The entire working process was recorded in detail in videos for historical record.
"The restoration can greatly boost the perception of intangible cultural heritage nationwide, thanks to the participation of young people," Zhu says.
Restoration concerns more than tradition. In labs, modern scientific analysis of the abundant varieties of ancient paper in the volumes of Tianlu Linlang also helps to build a database that will efficiently help follow-up searches for the right material required for upcoming conservation projects.
"Human experience and traditional craftsmanship will never be entirely replaced, though," Zhu says.
Contrary to the public's general impression, ancient book restorers do not wear gloves when fixing the pages.
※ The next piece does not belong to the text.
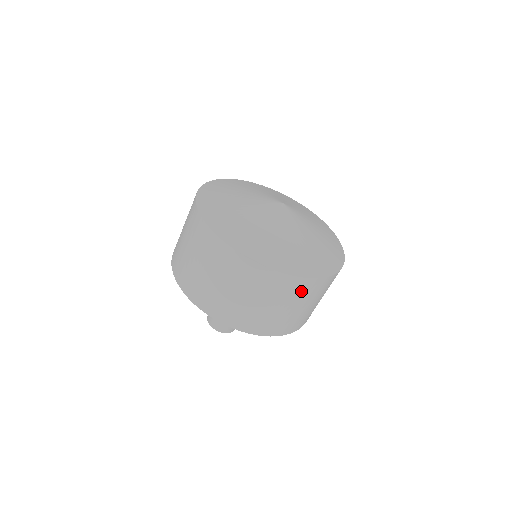
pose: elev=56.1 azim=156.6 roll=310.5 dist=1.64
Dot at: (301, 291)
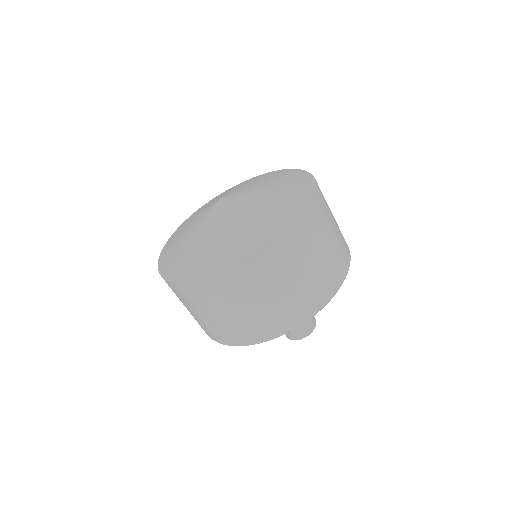
Dot at: (195, 297)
"Your skin has to nurture a feeling for paper and its patina," Zhu says. "That can only be gained through touch."
Not every restorer is excellent. In ancient times, restoration mostly relied on the experience of the restorer to choose the paper to fix the pages and decide how thick it should be, and, as a result, many errors were made.
"It poses a new question," Cui says. "A principle of our job demands that the restored relic should look just like the original, but what counts as 'original'? Its original situation when the book was first published? Or its appearance after being fixed by previous restorers?"
There was a debate on how the project should handle the marks of previous restorations. A consensus was finally reached: If the previous fixing method threatens the safety of the paper, it should be removed. Otherwise, it would be retained as a historical witness, even if it might not always be the best solution.
Cui understands her work is not to give the books an impeccable appearance, because their restoration is also part of history.
If some characters were already missing in the books, she will not fill them back in, nor will she clean all of the mildew spots on the yellowing pages.
She says:"I can wipe them out if I use chemical reagents, but what if people in the future find that I made the wrong decision?"
All restoration marks on Tianlu Linlang this time are "reversible".
"If future restorers have a better idea, they can go back and fix my work, or continue from where I left off," Cui says.